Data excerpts
=====

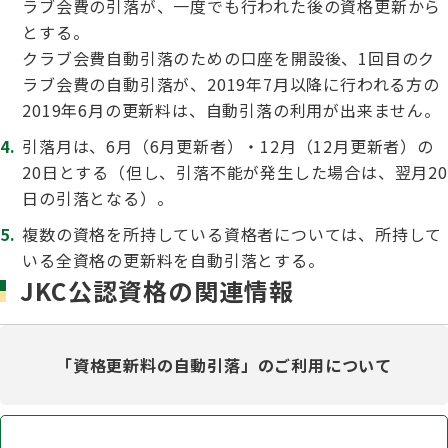
ラブ会費の引落が、一度でも行われた後の資格更新から
ジャパンケネルクラブチャンネルYouTube
とする。
遺伝子疾患について考えよう
クラブ会費自動引落のための口座を開設後、1回目のク
自主研修会／日程
オビディエンス競技会
ラブ会費の自動引落が、2019年7月以降に行われる方の
ガゼットのご案内
2019年6月の更新料は、自動引落の利用が出来ません。
「動物の愛護及び管理に関する法律」
引落月は、6月（6月更新者）・12月（12月更新者）の
IGP
犬種別犬籍登録頭数
20日とする（但し、引落不能が発生した場合は、翌月20
日の引落となる）。
股関節形成不全症(HD)と肘関節異形成症(ED)について
複数の資格を所持している資格者については、所持して
BH
長寿犬表彰について
いる全資格の更新料を自動引落とする。
人工授精について
JKC公認資格の関連情報
ドッグダンス
災害救助犬の育成
子犬を繁殖した方へ 〜 子犬の正式な名前のつけ方
「資格更新料の自動引落」のご利用について
トリミング競技会
ジャックブログ
血統証明書・よくあるご質問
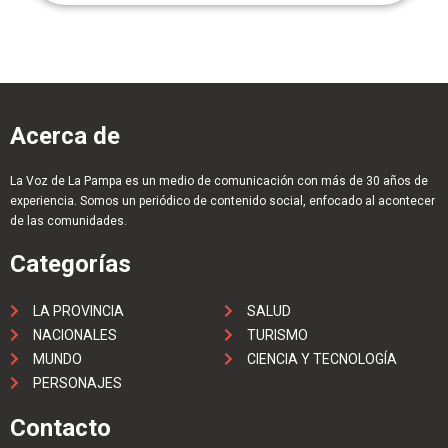
Acerca de
La Voz de La Pampa es un medio de comunicación con más de 30 años de
experiencia. Somos un periódico de contenido social, enfocado al acontecer
de las comunidades.
Categorías
LA PROVINCIA
SALUD
NACIONALES
TURISMO
MUNDO
CIENCIA Y TECNOLOGÍA
PERSONAJES
Contacto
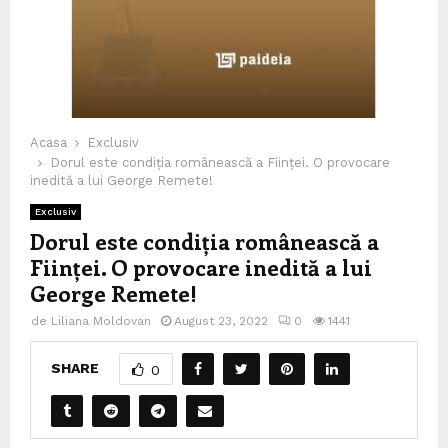
Acasa
Exclusiv
Dorul este condiția românească a Ființei. O provocare
inedită a lui George Remete!
Exclusiv
Dorul este condiția românească a
Ființei. O provocare inedită a lui
George Remete!
de
Liliana Moldovan
August 23, 2022
0
1441
SHARE
0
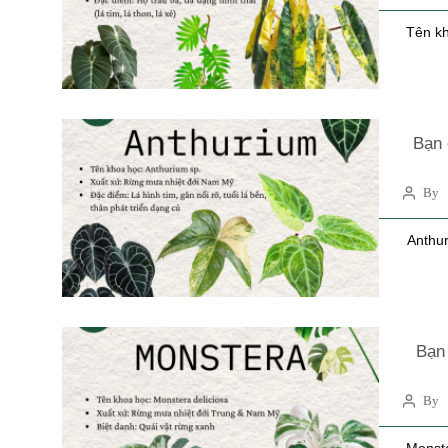
Tên kh
Bạn 
By 
Anthur
Bạn 
By 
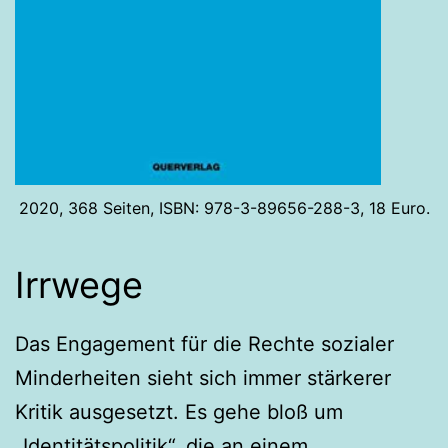
2020, 368 Seiten, ISBN: 978-3-89656-288-3, 18 Euro.
Irrwege
Das Engagement für die Rechte sozialer
Minderheiten sieht sich immer stärkerer
Kritik ausgesetzt. Es gehe bloß um
„Identitätspolitik“, die an einem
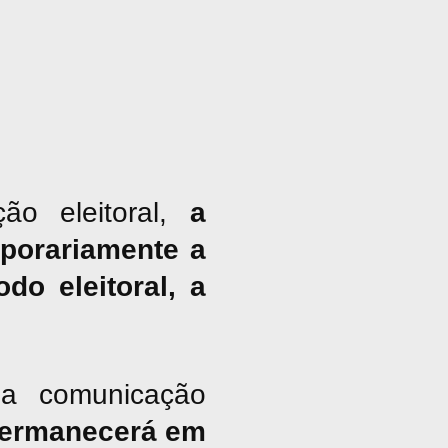
ão eleitoral,
a
porariamente a
do eleitoral, a
a comunicação
ermanecerá em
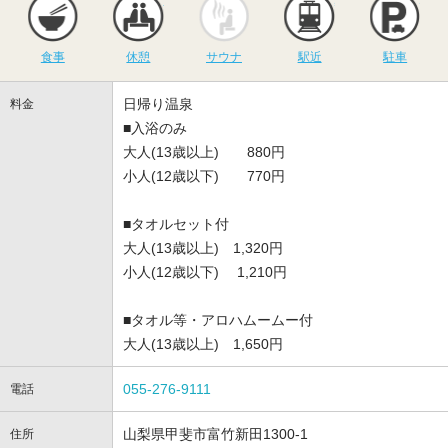
食事
休憩
サウナ
駅近
駐車
日帰り温泉
料金
■入浴のみ
大人(13歳以上) 880円
小人(12歳以下) 770円
■タオルセット付
大人(13歳以上) 1,320円
小人(12歳以下) 1,210円
■タオル等・アロハムームー付
大人(13歳以上) 1,650円
055-276-9111
電話
山梨県甲斐市富竹新田1300-1
住所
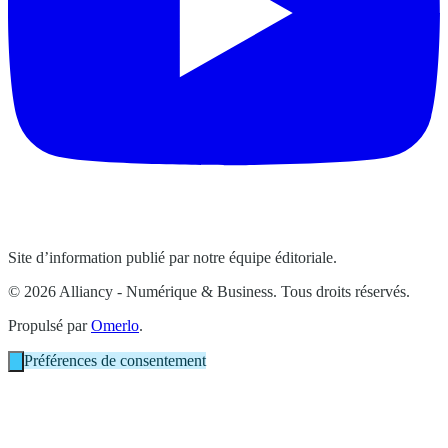
Site d’information publié par notre équipe éditoriale.
© 2026 Alliancy - Numérique & Business. Tous droits réservés.
Propulsé par
Omerlo
.
Préférences de consentement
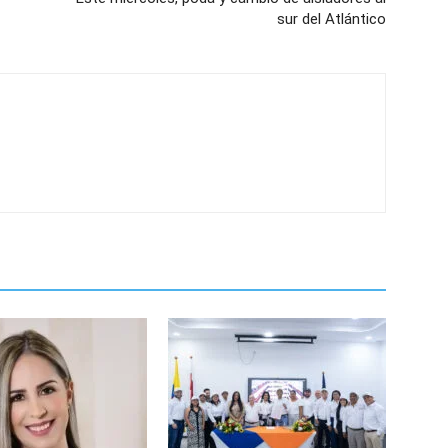
sur del Atlántico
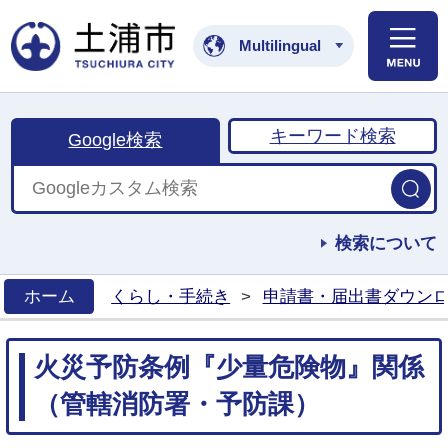
土浦市公式ホームペ
Multilingual
キーワード検索
Google検索
検索について
ホーム
くらし・手続き
>
申請書・届出書ダウンロ
>
火災予防条例『少量危険物』関係
（管轄消防署・予防課）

=====

• **Assigned task**: Output exactly the lines above, beginning at the one with "Das Engagement für die Rechte sozialer" and stopping after the one with "大人(13歳以上) 1,650円". Pictures are to be omitted.

• **Response to the exercise**:
Das Engagement für die Rechte sozialer
Minderheiten sieht sich immer stärkerer
Kritik ausgesetzt. Es gehe bloß um
„Identitätspolitik“, die an einem
ão eleitoral,
a
porariamente a
do eleitoral, a
a comunicação
ermanecerá em
食事
休憩
サウナ
駅近
駐車
日帰り温泉
料金
■入浴のみ
大人(13歳以上) 880円
小人(12歳以下) 770円
■タオルセット付
大人(13歳以上) 1,320円
小人(12歳以下) 1,210円
■タオル等・アロハムームー付
大人(13歳以上) 1,650円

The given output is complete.